▸ **INPUT MATERIAL**
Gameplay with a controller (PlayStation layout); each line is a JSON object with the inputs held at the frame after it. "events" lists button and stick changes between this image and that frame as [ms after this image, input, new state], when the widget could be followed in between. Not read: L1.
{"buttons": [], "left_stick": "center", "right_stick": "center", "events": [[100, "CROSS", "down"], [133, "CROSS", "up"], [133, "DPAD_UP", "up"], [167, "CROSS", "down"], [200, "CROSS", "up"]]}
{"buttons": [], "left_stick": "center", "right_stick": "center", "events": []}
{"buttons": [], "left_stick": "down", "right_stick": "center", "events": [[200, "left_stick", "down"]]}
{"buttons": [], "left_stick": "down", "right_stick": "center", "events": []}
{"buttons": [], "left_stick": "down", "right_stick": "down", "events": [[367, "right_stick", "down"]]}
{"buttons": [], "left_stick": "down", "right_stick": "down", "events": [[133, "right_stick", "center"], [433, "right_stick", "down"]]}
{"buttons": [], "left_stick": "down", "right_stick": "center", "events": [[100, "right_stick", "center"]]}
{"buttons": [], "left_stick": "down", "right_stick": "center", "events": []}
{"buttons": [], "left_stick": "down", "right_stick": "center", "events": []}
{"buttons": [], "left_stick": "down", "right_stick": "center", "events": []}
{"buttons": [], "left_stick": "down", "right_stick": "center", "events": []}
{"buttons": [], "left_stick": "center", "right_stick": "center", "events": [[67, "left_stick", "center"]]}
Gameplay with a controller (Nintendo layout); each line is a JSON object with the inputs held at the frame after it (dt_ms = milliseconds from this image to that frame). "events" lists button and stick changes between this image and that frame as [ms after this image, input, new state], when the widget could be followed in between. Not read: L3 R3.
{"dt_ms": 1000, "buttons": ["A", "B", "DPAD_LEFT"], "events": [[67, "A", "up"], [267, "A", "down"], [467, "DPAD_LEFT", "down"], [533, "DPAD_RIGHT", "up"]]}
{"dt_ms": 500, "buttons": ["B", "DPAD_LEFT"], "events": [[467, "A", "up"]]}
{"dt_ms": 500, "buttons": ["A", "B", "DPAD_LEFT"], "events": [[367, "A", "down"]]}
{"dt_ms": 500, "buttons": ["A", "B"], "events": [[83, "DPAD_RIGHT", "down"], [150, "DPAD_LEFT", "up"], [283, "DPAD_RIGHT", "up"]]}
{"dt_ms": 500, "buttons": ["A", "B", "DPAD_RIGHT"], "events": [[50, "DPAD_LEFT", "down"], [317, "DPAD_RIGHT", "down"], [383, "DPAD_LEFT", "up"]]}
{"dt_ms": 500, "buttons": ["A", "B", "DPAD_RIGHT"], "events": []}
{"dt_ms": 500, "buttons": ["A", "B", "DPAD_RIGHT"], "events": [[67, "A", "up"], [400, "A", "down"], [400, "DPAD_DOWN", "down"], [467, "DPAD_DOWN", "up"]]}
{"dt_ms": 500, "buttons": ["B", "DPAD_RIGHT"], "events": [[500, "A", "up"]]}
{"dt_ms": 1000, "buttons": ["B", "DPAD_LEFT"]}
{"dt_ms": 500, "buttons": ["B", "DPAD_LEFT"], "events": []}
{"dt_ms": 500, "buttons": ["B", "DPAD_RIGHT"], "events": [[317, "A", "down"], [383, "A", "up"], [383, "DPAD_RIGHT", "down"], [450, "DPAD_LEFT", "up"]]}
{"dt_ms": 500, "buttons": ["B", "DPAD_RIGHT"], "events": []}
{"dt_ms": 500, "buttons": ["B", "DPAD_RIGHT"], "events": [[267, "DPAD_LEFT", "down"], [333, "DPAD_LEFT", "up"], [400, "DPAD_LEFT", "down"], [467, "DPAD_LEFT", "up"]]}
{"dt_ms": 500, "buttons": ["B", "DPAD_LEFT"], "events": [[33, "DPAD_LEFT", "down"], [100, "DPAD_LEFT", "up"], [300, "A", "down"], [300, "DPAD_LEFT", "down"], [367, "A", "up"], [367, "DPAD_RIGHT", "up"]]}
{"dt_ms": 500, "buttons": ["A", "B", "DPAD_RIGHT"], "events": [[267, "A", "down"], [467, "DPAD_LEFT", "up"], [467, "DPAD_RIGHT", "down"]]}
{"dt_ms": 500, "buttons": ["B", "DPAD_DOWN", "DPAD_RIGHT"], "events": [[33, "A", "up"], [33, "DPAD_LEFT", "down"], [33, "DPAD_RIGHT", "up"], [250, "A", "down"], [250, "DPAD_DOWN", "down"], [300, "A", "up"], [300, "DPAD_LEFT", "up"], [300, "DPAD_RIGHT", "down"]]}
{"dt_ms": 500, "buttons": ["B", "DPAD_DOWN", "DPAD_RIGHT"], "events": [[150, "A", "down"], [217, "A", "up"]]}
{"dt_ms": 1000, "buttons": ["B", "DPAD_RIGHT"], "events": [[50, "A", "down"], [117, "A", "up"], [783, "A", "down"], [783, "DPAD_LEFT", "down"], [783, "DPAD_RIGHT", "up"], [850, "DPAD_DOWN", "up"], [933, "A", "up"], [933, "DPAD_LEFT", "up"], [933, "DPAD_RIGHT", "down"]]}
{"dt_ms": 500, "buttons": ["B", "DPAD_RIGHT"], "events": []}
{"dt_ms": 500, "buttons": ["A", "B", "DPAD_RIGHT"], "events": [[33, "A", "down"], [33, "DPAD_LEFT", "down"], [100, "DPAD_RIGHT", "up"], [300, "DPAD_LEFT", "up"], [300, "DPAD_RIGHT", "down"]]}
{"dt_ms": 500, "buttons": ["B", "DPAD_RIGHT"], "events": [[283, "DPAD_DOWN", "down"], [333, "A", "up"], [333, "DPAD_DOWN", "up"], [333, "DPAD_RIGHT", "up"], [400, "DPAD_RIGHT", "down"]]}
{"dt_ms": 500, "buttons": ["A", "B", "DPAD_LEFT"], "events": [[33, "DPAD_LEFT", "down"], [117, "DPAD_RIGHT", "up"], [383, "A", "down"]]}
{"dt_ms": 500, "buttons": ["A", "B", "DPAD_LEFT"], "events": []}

▸ **TASK TO CARRY OUT**
Restate the material above exactly, leaving nothing out.

▸ **RESPONSE BELOW**
Gameplay with a controller (PlayStation layout); each line is a JSON object with the inputs held at the frame after it. "events" lists button and stick changes between this image and that frame as [ms after this image, input, new state], when the widget could be followed in between. Not read: L1.
{"buttons": [], "left_stick": "center", "right_stick": "center", "events": [[100, "CROSS", "down"], [133, "CROSS", "up"], [133, "DPAD_UP", "up"], [167, "CROSS", "down"], [200, "CROSS", "up"]]}
{"buttons": [], "left_stick": "center", "right_stick": "center", "events": []}
{"buttons": [], "left_stick": "down", "right_stick": "center", "events": [[200, "left_stick", "down"]]}
{"buttons": [], "left_stick": "down", "right_stick": "center", "events": []}
{"buttons": [], "left_stick": "down", "right_stick": "down", "events": [[367, "right_stick", "down"]]}
{"buttons": [], "left_stick": "down", "right_stick": "down", "events": [[133, "right_stick", "center"], [433, "right_stick", "down"]]}
{"buttons": [], "left_stick": "down", "right_stick": "center", "events": [[100, "right_stick", "center"]]}
{"buttons": [], "left_stick": "down", "right_stick": "center", "events": []}
{"buttons": [], "left_stick": "down", "right_stick": "center", "events": []}
{"buttons": [], "left_stick": "down", "right_stick": "center", "events": []}
{"buttons": [], "left_stick": "down", "right_stick": "center", "events": []}
{"buttons": [], "left_stick": "center", "right_stick": "center", "events": [[67, "left_stick", "center"]]}
Gameplay with a controller (Nintendo layout); each line is a JSON object with the inputs held at the frame after it (dt_ms = milliseconds from this image to that frame). "events" lists button and stick changes between this image and that frame as [ms after this image, input, new state], when the widget could be followed in between. Not read: L3 R3.
{"dt_ms": 1000, "buttons": ["A", "B", "DPAD_LEFT"], "events": [[67, "A", "up"], [267, "A", "down"], [467, "DPAD_LEFT", "down"], [533, "DPAD_RIGHT", "up"]]}
{"dt_ms": 500, "buttons": ["B", "DPAD_LEFT"], "events": [[467, "A", "up"]]}
{"dt_ms": 500, "buttons": ["A", "B", "DPAD_LEFT"], "events": [[367, "A", "down"]]}
{"dt_ms": 500, "buttons": ["A", "B"], "events": [[83, "DPAD_RIGHT", "down"], [150, "DPAD_LEFT", "up"], [283, "DPAD_RIGHT", "up"]]}
{"dt_ms": 500, "buttons": ["A", "B", "DPAD_RIGHT"], "events": [[50, "DPAD_LEFT", "down"], [317, "DPAD_RIGHT", "down"], [383, "DPAD_LEFT", "up"]]}
{"dt_ms": 500, "buttons": ["A", "B", "DPAD_RIGHT"], "events": []}
{"dt_ms": 500, "buttons": ["A", "B", "DPAD_RIGHT"], "events": [[67, "A", "up"], [400, "A", "down"], [400, "DPAD_DOWN", "down"], [467, "DPAD_DOWN", "up"]]}
{"dt_ms": 500, "buttons": ["B", "DPAD_RIGHT"], "events": [[500, "A", "up"]]}
{"dt_ms": 1000, "buttons": ["B", "DPAD_LEFT"]}
{"dt_ms": 500, "buttons": ["B", "DPAD_LEFT"], "events": []}
{"dt_ms": 500, "buttons": ["B", "DPAD_RIGHT"], "events": [[317, "A", "down"], [383, "A", "up"], [383, "DPAD_RIGHT", "down"], [450, "DPAD_LEFT", "up"]]}
{"dt_ms": 500, "buttons": ["B", "DPAD_RIGHT"], "events": []}
{"dt_ms": 500, "buttons": ["B", "DPAD_RIGHT"], "events": [[267, "DPAD_LEFT", "down"], [333, "DPAD_LEFT", "up"], [400, "DPAD_LEFT", "down"], [467, "DPAD_LEFT", "up"]]}
{"dt_ms": 500, "buttons": ["B", "DPAD_LEFT"], "events": [[33, "DPAD_LEFT", "down"], [100, "DPAD_LEFT", "up"], [300, "A", "down"], [300, "DPAD_LEFT", "down"], [367, "A", "up"], [367, "DPAD_RIGHT", "up"]]}
{"dt_ms": 500, "buttons": ["A", "B", "DPAD_RIGHT"], "events": [[267, "A", "down"], [467, "DPAD_LEFT", "up"], [467, "DPAD_RIGHT", "down"]]}
{"dt_ms": 500, "buttons": ["B", "DPAD_DOWN", "DPAD_RIGHT"], "events": [[33, "A", "up"], [33, "DPAD_LEFT", "down"], [33, "DPAD_RIGHT", "up"], [250, "A", "down"], [250, "DPAD_DOWN", "down"], [300, "A", "up"], [300, "DPAD_LEFT", "up"], [300, "DPAD_RIGHT", "down"]]}
{"dt_ms": 500, "buttons": ["B", "DPAD_DOWN", "DPAD_RIGHT"], "events": [[150, "A", "down"], [217, "A", "up"]]}
{"dt_ms": 1000, "buttons": ["B", "DPAD_RIGHT"], "events": [[50, "A", "down"], [117, "A", "up"], [783, "A", "down"], [783, "DPAD_LEFT", "down"], [783, "DPAD_RIGHT", "up"], [850, "DPAD_DOWN", "up"], [933, "A", "up"], [933, "DPAD_LEFT", "up"], [933, "DPAD_RIGHT", "down"]]}
{"dt_ms": 500, "buttons": ["B", "DPAD_RIGHT"], "events": []}
{"dt_ms": 500, "buttons": ["A", "B", "DPAD_RIGHT"], "events": [[33, "A", "down"], [33, "DPAD_LEFT", "down"], [100, "DPAD_RIGHT", "up"], [300, "DPAD_LEFT", "up"], [300, "DPAD_RIGHT", "down"]]}
{"dt_ms": 500, "buttons": ["B", "DPAD_RIGHT"], "events": [[283, "DPAD_DOWN", "down"], [333, "A", "up"], [333, "DPAD_DOWN", "up"], [333, "DPAD_RIGHT", "up"], [400, "DPAD_RIGHT", "down"]]}
{"dt_ms": 500, "buttons": ["A", "B", "DPAD_LEFT"], "events": [[33, "DPAD_LEFT", "down"], [117, "DPAD_RIGHT", "up"], [383, "A", "down"]]}
{"dt_ms": 500, "buttons": ["A", "B", "DPAD_LEFT"], "events": []}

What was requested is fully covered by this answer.